# Task input
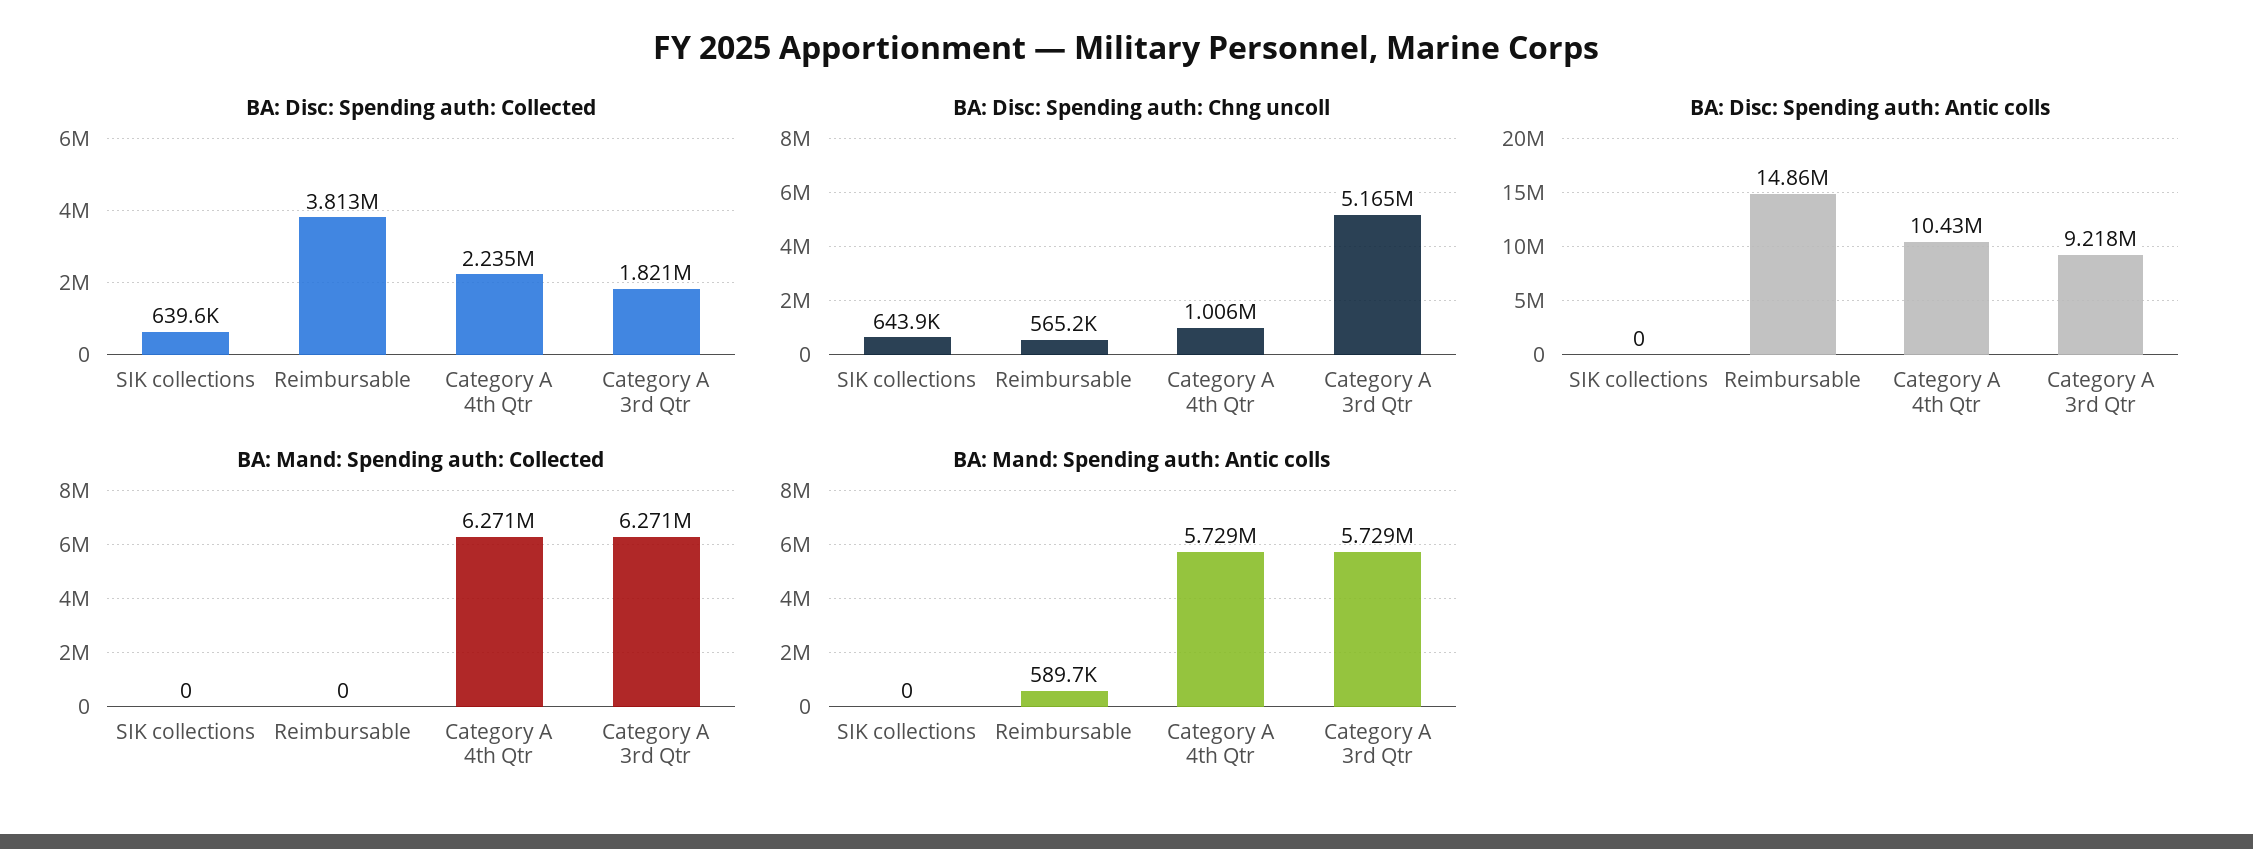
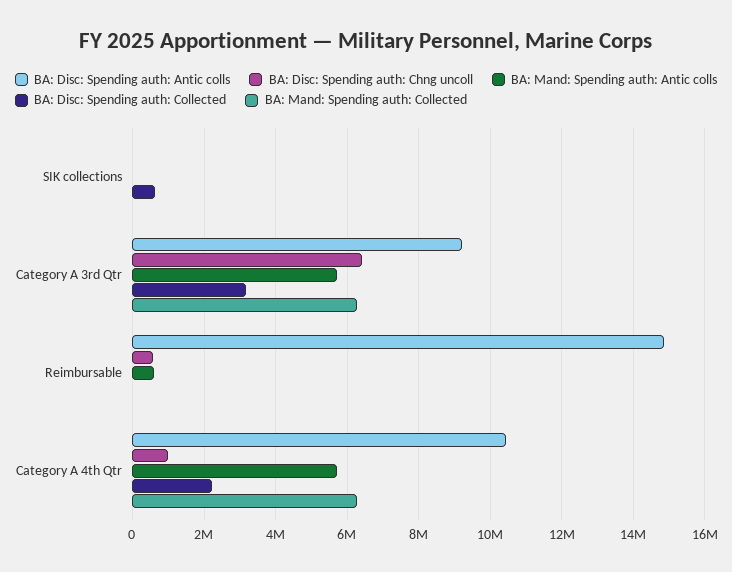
  {
    "BA: Disc: Spending auth: Collected": {
      "SIK collections": 639600,
-     "Reimbursable": 3813000,
+     "Reimbursable": 0,
      "Category A 4th Qtr": 2235000,
-     "Category A 3rd Qtr": 1821000
+     "Category A 3rd Qtr": 3200000
    },
    "BA: Disc: Spending auth: Chng uncoll": {
-     "SIK collections": 643900,
+     "SIK collections": 0,
      "Reimbursable": 565200,
      "Category A 4th Qtr": 1006000,
-     "Category A 3rd Qtr": 5165000
+     "Category A 3rd Qtr": 6400000
    },
    "BA: Disc: Spending auth: Antic colls": {
      "SIK collections": 0,
      "Reimbursable": 14860000,
      "Category A 4th Qtr": 10430000,
      "Category A 3rd Qtr": 9218000
    },
    "BA: Mand: Spending auth: Collected": {
      "SIK collections": 0,
      "Reimbursable": 0,
      "Category A 4th Qtr": 6271000,
      "Category A 3rd Qtr": 6271000
    },
    "BA: Mand: Spending auth: Antic colls": {
      "SIK collections": 0,
      "Reimbursable": 589700,
      "Category A 4th Qtr": 5729000,
      "Category A 3rd Qtr": 5729000
    }
  }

# What is required
In your copy of the entries above, keep the text exact and leave out the pictures.

# Task answer
  {
    "BA: Disc: Spending auth: Collected": {
      "SIK collections": 639600,
-     "Reimbursable": 3813000,
+     "Reimbursable": 0,
      "Category A 4th Qtr": 2235000,
-     "Category A 3rd Qtr": 1821000
+     "Category A 3rd Qtr": 3200000
    },
    "BA: Disc: Spending auth: Chng uncoll": {
-     "SIK collections": 643900,
+     "SIK collections": 0,
      "Reimbursable": 565200,
      "Category A 4th Qtr": 1006000,
-     "Category A 3rd Qtr": 5165000
+     "Category A 3rd Qtr": 6400000
    },
    "BA: Disc: Spending auth: Antic colls": {
      "SIK collections": 0,
      "Reimbursable": 14860000,
      "Category A 4th Qtr": 10430000,
      "Category A 3rd Qtr": 9218000
    },
    "BA: Mand: Spending auth: Collected": {
      "SIK collections": 0,
      "Reimbursable": 0,
      "Category A 4th Qtr": 6271000,
      "Category A 3rd Qtr": 6271000
    },
    "BA: Mand: Spending auth: Antic colls": {
      "SIK collections": 0,
      "Reimbursable": 589700,
      "Category A 4th Qtr": 5729000,
      "Category A 3rd Qtr": 5729000
    }
  }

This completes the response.